Pictures with circuit source files:

:::::

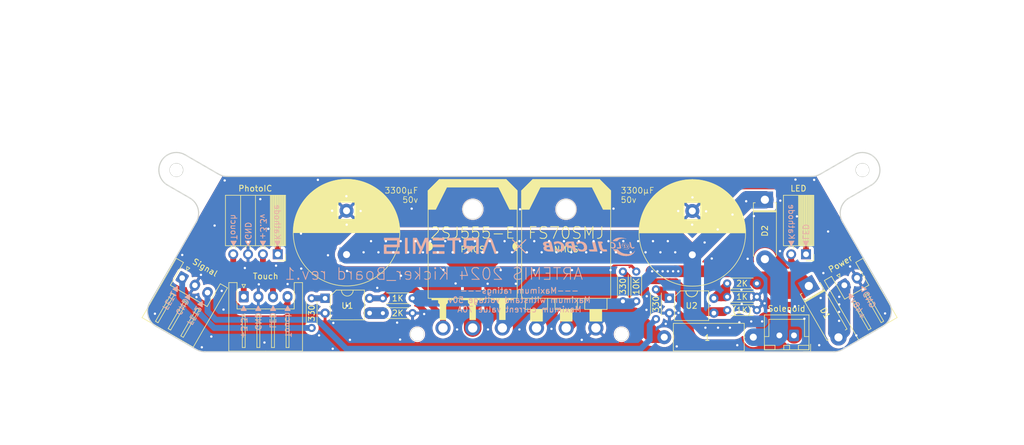
<source format=kicad_pcb>
(kicad_pcb (version 20221018) (generator pcbnew)

  (general
    (thickness 1.6)
  )

  (paper "A4")
  (layers
    (0 "F.Cu" signal)
    (31 "B.Cu" signal)
    (32 "B.Adhes" user "B.Adhesive")
    (33 "F.Adhes" user "F.Adhesive")
    (34 "B.Paste" user)
    (35 "F.Paste" user)
    (36 "B.SilkS" user "B.Silkscreen")
    (37 "F.SilkS" user "F.Silkscreen")
    (38 "B.Mask" user)
    (39 "F.Mask" user)
    (40 "Dwgs.User" user "User.Drawings")
    (41 "Cmts.User" user "User.Comments")
    (42 "Eco1.User" user "User.Eco1")
    (43 "Eco2.User" user "User.Eco2")
    (44 "Edge.Cuts" user)
    (45 "Margin" user)
    (46 "B.CrtYd" user "B.Courtyard")
    (47 "F.CrtYd" user "F.Courtyard")
    (48 "B.Fab" user)
    (49 "F.Fab" user)
    (50 "User.1" user)
    (51 "User.2" user)
    (52 "User.3" user)
    (53 "User.4" user)
    (54 "User.5" user)
    (55 "User.6" user)
    (56 "User.7" user)
    (57 "User.8" user)
    (58 "User.9" user)
  )

  (setup
    (pad_to_mask_clearance 0)
    (pcbplotparams
      (layerselection 0x00010f0_ffffffff)
      (plot_on_all_layers_selection 0x0000000_00000000)
      (disableapertmacros false)
      (usegerberextensions false)
      (usegerberattributes true)
      (usegerberadvancedattributes true)
      (creategerberjobfile true)
      (dashed_line_dash_ratio 12.000000)
      (dashed_line_gap_ratio 3.000000)
      (svgprecision 4)
      (plotframeref false)
      (viasonmask false)
      (mode 1)
      (useauxorigin false)
      (hpglpennumber 1)
      (hpglpenspeed 20)
      (hpglpendiameter 15.000000)
      (dxfpolygonmode true)
      (dxfimperialunits true)
      (dxfusepcbnewfont true)
      (psnegative false)
      (psa4output false)
      (plotreference true)
      (plotvalue true)
      (plotinvisibletext false)
      (sketchpadsonfab false)
      (subtractmaskfromsilk false)
      (outputformat 1)
      (mirror false)
      (drillshape 0)
      (scaleselection 1)
      (outputdirectory "Order_Kicker/")
    )
  )

  (net 0 "")
  (net 1 "Solenoid+")
  (net 2 "GND")
  (net 3 "Solenoid-")
  (net 4 "+48V")
  (net 5 "FET1")
  (net 6 "FET2")
  (net 7 "Net-(Q1-G)")
  (net 8 "Net-(Q2-G)")
  (net 9 "Net-(R3-Pad2)")
  (net 10 "Net-(R5-Pad2)")
  (net 11 "+3.3V")
  (net 12 "LED")
  (net 13 "Touch")
  (net 14 "K")
  (net 15 "Net-(D1-A)")
  (net 16 "+15V")
  (net 17 "Net-(R4-Pad2)")
  (net 18 "Net-(R7-Pad1)")
  (net 19 "Net-(Q2-D)")

  (footprint "Connector_PinSocket_2.54mm:PinSocket_1x04_P2.54mm_Horizontal" (layer "F.Cu") (at 98.338 94.316 -90))

  (footprint "Connector_JST:JST_XH_S3B-XH-A_1x03_P2.50mm_Horizontal" (layer "F.Cu") (at 81.982937 98.378213 -30))

  (footprint "_Others:FS70SMJ" (layer "F.Cu") (at 147.701 82.804))

  (footprint "Package_DIP:DIP-4_W7.62mm" (layer "F.Cu") (at 106.436 101.849))

  (footprint "MountingHole:MountingHole_2.2mm_M2" (layer "F.Cu") (at 122.2248 108.0008))

  (footprint "MountingHole:MountingHole_3.2mm_M3" (layer "F.Cu") (at 131.7244 86.614))

  (footprint "Resistor_THT:R_Axial_DIN0204_L3.6mm_D1.6mm_P5.08mm_Horizontal" (layer "F.Cu") (at 157.412 97.282 -90))

  (footprint "Resistor_THT:R_Axial_DIN0204_L3.6mm_D1.6mm_P5.08mm_Horizontal" (layer "F.Cu") (at 180.34 103.886 180))

  (footprint "Capacitor_THT:CP_Radial_D18.0mm_P7.50mm" (layer "F.Cu") (at 110.109 94.368 90))

  (footprint "Resistor_THT:R_Axial_DIN0414_L11.9mm_D4.5mm_P15.24mm_Horizontal" (layer "F.Cu") (at 179.7304 108.5088 180))

  (footprint "Resistor_THT:R_Axial_DIN0204_L3.6mm_D1.6mm_P5.08mm_Horizontal" (layer "F.Cu") (at 116.332 104.394))

  (footprint "_Others:FS70SMJ" (layer "F.Cu") (at 131.699 82.804))

  (footprint "Resistor_THT:R_Axial_DIN0204_L3.6mm_D1.6mm_P5.08mm_Horizontal" (layer "F.Cu") (at 180.34 101.6 180))

  (footprint "Package_DIP:DIP-4_W7.62mm" (layer "F.Cu") (at 165.364 101.849))

  (footprint "MountingHole:MountingHole_2.2mm_M2" (layer "F.Cu") (at 198.4248 79.9084))

  (footprint "Capacitor_THT:CP_Radial_D18.0mm_P7.50mm" (layer "F.Cu") (at 169.291 94.40978 90))

  (footprint "Resistor_THT:R_Axial_DIN0204_L3.6mm_D1.6mm_P5.08mm_Horizontal" (layer "F.Cu") (at 104.14 106.929 90))

  (footprint "MountingHole:MountingHole_2.2mm_M2" (layer "F.Cu") (at 80.9752 79.9084))

  (footprint "MountingHole:MountingHole_2.2mm_M2" (layer "F.Cu") (at 157.1752 108.0008))

  (footprint "Resistor_THT:R_Axial_DIN0204_L3.6mm_D1.6mm_P5.08mm_Horizontal" (layer "F.Cu") (at 159.698 102.362 90))

  (footprint "MountingHole:MountingHole_3.2mm_M3" (layer "F.Cu") (at 147.6756 86.614))

  (footprint "Connector_JST:JST_XH_B2B-XH-A_1x02_P2.50mm_Vertical" (layer "F.Cu") (at 186.69 108.204 180))

  (footprint "Diode_THT:D_5W_P10.16mm_Horizontal" (layer "F.Cu") (at 181.7116 84.9884 -90))

  (footprint "Resistor_THT:R_Axial_DIN0204_L3.6mm_D1.6mm_P5.08mm_Horizontal" (layer "F.Cu") (at 175.26 99.314))

  (footprint "Diode_THT:D_5W_P10.16mm_Horizontal" (layer "F.Cu")
    (tstamp e3e13b6b-9d6f-4286-9f50-dd7542c4e733)
    (at 189.23 99.740591 -60)
    (descr "Diode, 5W series, Axial, Horizontal, pin pitch=10.16mm, , length*diameter=8.9*3.7mm^2, , http://www.diodes.com/_files/packages/8686949.gif")
    (tags "Diode 5W series Axial Horizontal pin pitch 10.16mm  length 8.9mm diameter 3.7mm")
    (property "Sheetfile" "KickerBoard.kicad_sch")
    (property "Sheetname" "")
    (property "Sim.Device" "D")
    (property "Sim.Pins" "1=K 2=A")
    (property "ki_description" "Diode")
    (property "ki_keywords" "diode")
    (path
... [552699 chars truncated]
</source>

:::::

WHAT IS NEEDED: A faithful copy of every record is required, with no pictures included.

TASK OUTPUT:
<source format=kicad_pcb>
(kicad_pcb (version 20221018) (generator pcbnew)

  (general
    (thickness 1.6)
  )

  (paper "A4")
  (layers
    (0 "F.Cu" signal)
    (31 "B.Cu" signal)
    (32 "B.Adhes" user "B.Adhesive")
    (33 "F.Adhes" user "F.Adhesive")
    (34 "B.Paste" user)
    (35 "F.Paste" user)
    (36 "B.SilkS" user "B.Silkscreen")
    (37 "F.SilkS" user "F.Silkscreen")
    (38 "B.Mask" user)
    (39 "F.Mask" user)
    (40 "Dwgs.User" user "User.Drawings")
    (41 "Cmts.User" user "User.Comments")
    (42 "Eco1.User" user "User.Eco1")
    (43 "Eco2.User" user "User.Eco2")
    (44 "Edge.Cuts" user)
    (45 "Margin" user)
    (46 "B.CrtYd" user "B.Courtyard")
    (47 "F.CrtYd" user "F.Courtyard")
    (48 "B.Fab" user)
    (49 "F.Fab" user)
    (50 "User.1" user)
    (51 "User.2" user)
    (52 "User.3" user)
    (53 "User.4" user)
    (54 "User.5" user)
    (55 "User.6" user)
    (56 "User.7" user)
    (57 "User.8" user)
    (58 "User.9" user)
  )

  (setup
    (pad_to_mask_clearance 0)
    (pcbplotparams
      (layerselection 0x00010f0_ffffffff)
      (plot_on_all_layers_selection 0x0000000_00000000)
      (disableapertmacros false)
      (usegerberextensions false)
      (usegerberattributes true)
      (usegerberadvancedattributes true)
      (creategerberjobfile true)
      (dashed_line_dash_ratio 12.000000)
      (dashed_line_gap_ratio 3.000000)
      (svgprecision 4)
      (plotframeref false)
      (viasonmask false)
      (mode 1)
      (useauxorigin false)
      (hpglpennumber 1)
      (hpglpenspeed 20)
      (hpglpendiameter 15.000000)
      (dxfpolygonmode true)
      (dxfimperialunits true)
      (dxfusepcbnewfont true)
      (psnegative false)
      (psa4output false)
      (plotreference true)
      (plotvalue true)
      (plotinvisibletext false)
      (sketchpadsonfab false)
      (subtractmaskfromsilk false)
      (outputformat 1)
      (mirror false)
      (drillshape 0)
      (scaleselection 1)
      (outputdirectory "Order_Kicker/")
    )
  )

  (net 0 "")
  (net 1 "Solenoid+")
  (net 2 "GND")
  (net 3 "Solenoid-")
  (net 4 "+48V")
  (net 5 "FET1")
  (net 6 "FET2")
  (net 7 "Net-(Q1-G)")
  (net 8 "Net-(Q2-G)")
  (net 9 "Net-(R3-Pad2)")
  (net 10 "Net-(R5-Pad2)")
  (net 11 "+3.3V")
  (net 12 "LED")
  (net 13 "Touch")
  (net 14 "K")
  (net 15 "Net-(D1-A)")
  (net 16 "+15V")
  (net 17 "Net-(R4-Pad2)")
  (net 18 "Net-(R7-Pad1)")
  (net 19 "Net-(Q2-D)")

  (footprint "Connector_PinSocket_2.54mm:PinSocket_1x04_P2.54mm_Horizontal" (layer "F.Cu") (at 98.338 94.316 -90))

  (footprint "Connector_JST:JST_XH_S3B-XH-A_1x03_P2.50mm_Horizontal" (layer "F.Cu") (at 81.982937 98.378213 -30))

  (footprint "_Others:FS70SMJ" (layer "F.Cu") (at 147.701 82.804))

  (footprint "Package_DIP:DIP-4_W7.62mm" (layer "F.Cu") (at 106.436 101.849))

  (footprint "MountingHole:MountingHole_2.2mm_M2" (layer "F.Cu") (at 122.2248 108.0008))

  (footprint "MountingHole:MountingHole_3.2mm_M3" (layer "F.Cu") (at 131.7244 86.614))

  (footprint "Resistor_THT:R_Axial_DIN0204_L3.6mm_D1.6mm_P5.08mm_Horizontal" (layer "F.Cu") (at 157.412 97.282 -90))

  (footprint "Resistor_THT:R_Axial_DIN0204_L3.6mm_D1.6mm_P5.08mm_Horizontal" (layer "F.Cu") (at 180.34 103.886 180))

  (footprint "Capacitor_THT:CP_Radial_D18.0mm_P7.50mm" (layer "F.Cu") (at 110.109 94.368 90))

  (footprint "Resistor_THT:R_Axial_DIN0414_L11.9mm_D4.5mm_P15.24mm_Horizontal" (layer "F.Cu") (at 179.7304 108.5088 180))

  (footprint "Resistor_THT:R_Axial_DIN0204_L3.6mm_D1.6mm_P5.08mm_Horizontal" (layer "F.Cu") (at 116.332 104.394))

  (footprint "_Others:FS70SMJ" (layer "F.Cu") (at 131.699 82.804))

  (footprint "Resistor_THT:R_Axial_DIN0204_L3.6mm_D1.6mm_P5.08mm_Horizontal" (layer "F.Cu") (at 180.34 101.6 180))

  (footprint "Package_DIP:DIP-4_W7.62mm" (layer "F.Cu") (at 165.364 101.849))

  (footprint "MountingHole:MountingHole_2.2mm_M2" (layer "F.Cu") (at 198.4248 79.9084))

  (footprint "Capacitor_THT:CP_Radial_D18.0mm_P7.50mm" (layer "F.Cu") (at 169.291 94.40978 90))

  (footprint "Resistor_THT:R_Axial_DIN0204_L3.6mm_D1.6mm_P5.08mm_Horizontal" (layer "F.Cu") (at 104.14 106.929 90))

  (footprint "MountingHole:MountingHole_2.2mm_M2" (layer "F.Cu") (at 80.9752 79.9084))

  (footprint "MountingHole:MountingHole_2.2mm_M2" (layer "F.Cu") (at 157.1752 108.0008))

  (footprint "Resistor_THT:R_Axial_DIN0204_L3.6mm_D1.6mm_P5.08mm_Horizontal" (layer "F.Cu") (at 159.698 102.362 90))

  (footprint "MountingHole:MountingHole_3.2mm_M3" (layer "F.Cu") (at 147.6756 86.614))

  (footprint "Connector_JST:JST_XH_B2B-XH-A_1x02_P2.50mm_Vertical" (layer "F.Cu") (at 186.69 108.204 180))

  (footprint "Diode_THT:D_5W_P10.16mm_Horizontal" (layer "F.Cu") (at 181.7116 84.9884 -90))

  (footprint "Resistor_THT:R_Axial_DIN0204_L3.6mm_D1.6mm_P5.08mm_Horizontal" (layer "F.Cu") (at 175.26 99.314))

  (footprint "Diode_THT:D_5W_P10.16mm_Horizontal" (layer "F.Cu")
    (tstamp e3e13b6b-9d6f-4286-9f50-dd7542c4e733)
    (at 189.23 99.740591 -60)
    (descr "Diode, 5W series, Axial, Horizontal, pin pitch=10.16mm, , length*diameter=8.9*3.7mm^2, , http://www.diodes.com/_files/packages/8686949.gif")
    (tags "Diode 5W series Axial Horizontal pin pitch 10.16mm  length 8.9mm diameter 3.7mm")
    (property "Sheetfile" "KickerBoard.kicad_sch")
    (property "Sheetname" "")
    (property "Sim.Device" "D")
    (property "Sim.Pins" "1=K 2=A")
    (property "ki_description" "Diode")
    (property "ki_keywords" "diode")
    (path
... [552699 chars truncated]
</source>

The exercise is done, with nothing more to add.